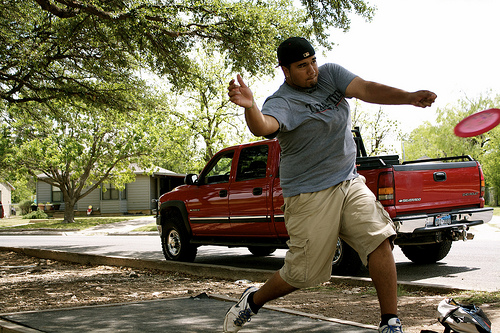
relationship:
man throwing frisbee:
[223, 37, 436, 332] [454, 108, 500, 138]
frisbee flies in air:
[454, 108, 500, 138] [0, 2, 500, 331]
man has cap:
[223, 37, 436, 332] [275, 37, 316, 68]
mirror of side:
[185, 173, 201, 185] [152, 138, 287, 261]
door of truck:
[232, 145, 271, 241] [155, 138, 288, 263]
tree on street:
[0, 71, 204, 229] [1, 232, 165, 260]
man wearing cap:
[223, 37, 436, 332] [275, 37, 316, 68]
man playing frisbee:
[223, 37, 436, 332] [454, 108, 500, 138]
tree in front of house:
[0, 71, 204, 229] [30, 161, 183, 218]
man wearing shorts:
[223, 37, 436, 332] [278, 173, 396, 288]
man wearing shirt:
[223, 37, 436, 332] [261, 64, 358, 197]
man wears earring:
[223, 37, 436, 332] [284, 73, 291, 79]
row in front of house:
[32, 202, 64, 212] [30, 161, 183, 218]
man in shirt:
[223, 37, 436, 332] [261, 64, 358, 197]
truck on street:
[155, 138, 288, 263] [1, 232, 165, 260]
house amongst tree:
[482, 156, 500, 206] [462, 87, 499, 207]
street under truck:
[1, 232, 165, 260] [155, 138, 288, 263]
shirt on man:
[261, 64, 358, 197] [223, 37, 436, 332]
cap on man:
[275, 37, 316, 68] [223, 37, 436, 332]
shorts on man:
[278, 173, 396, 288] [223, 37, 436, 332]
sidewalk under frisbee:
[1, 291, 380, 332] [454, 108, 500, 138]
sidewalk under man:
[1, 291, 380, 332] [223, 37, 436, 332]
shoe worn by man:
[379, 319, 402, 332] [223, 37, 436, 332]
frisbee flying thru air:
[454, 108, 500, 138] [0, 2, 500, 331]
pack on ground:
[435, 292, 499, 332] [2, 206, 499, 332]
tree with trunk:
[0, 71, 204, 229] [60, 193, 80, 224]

::::

*Your instructions*. Could you give all the records again, exactly, minus the pictures?

*Task answer*.
relationship:
man throwing frisbee:
[223, 37, 436, 332] [454, 108, 500, 138]
frisbee flies in air:
[454, 108, 500, 138] [0, 2, 500, 331]
man has cap:
[223, 37, 436, 332] [275, 37, 316, 68]
mirror of side:
[185, 173, 201, 185] [152, 138, 287, 261]
door of truck:
[232, 145, 271, 241] [155, 138, 288, 263]
tree on street:
[0, 71, 204, 229] [1, 232, 165, 260]
man wearing cap:
[223, 37, 436, 332] [275, 37, 316, 68]
man playing frisbee:
[223, 37, 436, 332] [454, 108, 500, 138]
tree in front of house:
[0, 71, 204, 229] [30, 161, 183, 218]
man wearing shorts:
[223, 37, 436, 332] [278, 173, 396, 288]
man wearing shirt:
[223, 37, 436, 332] [261, 64, 358, 197]
man wears earring:
[223, 37, 436, 332] [284, 73, 291, 79]
row in front of house:
[32, 202, 64, 212] [30, 161, 183, 218]
man in shirt:
[223, 37, 436, 332] [261, 64, 358, 197]
truck on street:
[155, 138, 288, 263] [1, 232, 165, 260]
house amongst tree:
[482, 156, 500, 206] [462, 87, 499, 207]
street under truck:
[1, 232, 165, 260] [155, 138, 288, 263]
shirt on man:
[261, 64, 358, 197] [223, 37, 436, 332]
cap on man:
[275, 37, 316, 68] [223, 37, 436, 332]
shorts on man:
[278, 173, 396, 288] [223, 37, 436, 332]
sidewalk under frisbee:
[1, 291, 380, 332] [454, 108, 500, 138]
sidewalk under man:
[1, 291, 380, 332] [223, 37, 436, 332]
shoe worn by man:
[379, 319, 402, 332] [223, 37, 436, 332]
frisbee flying thru air:
[454, 108, 500, 138] [0, 2, 500, 331]
pack on ground:
[435, 292, 499, 332] [2, 206, 499, 332]
tree with trunk:
[0, 71, 204, 229] [60, 193, 80, 224]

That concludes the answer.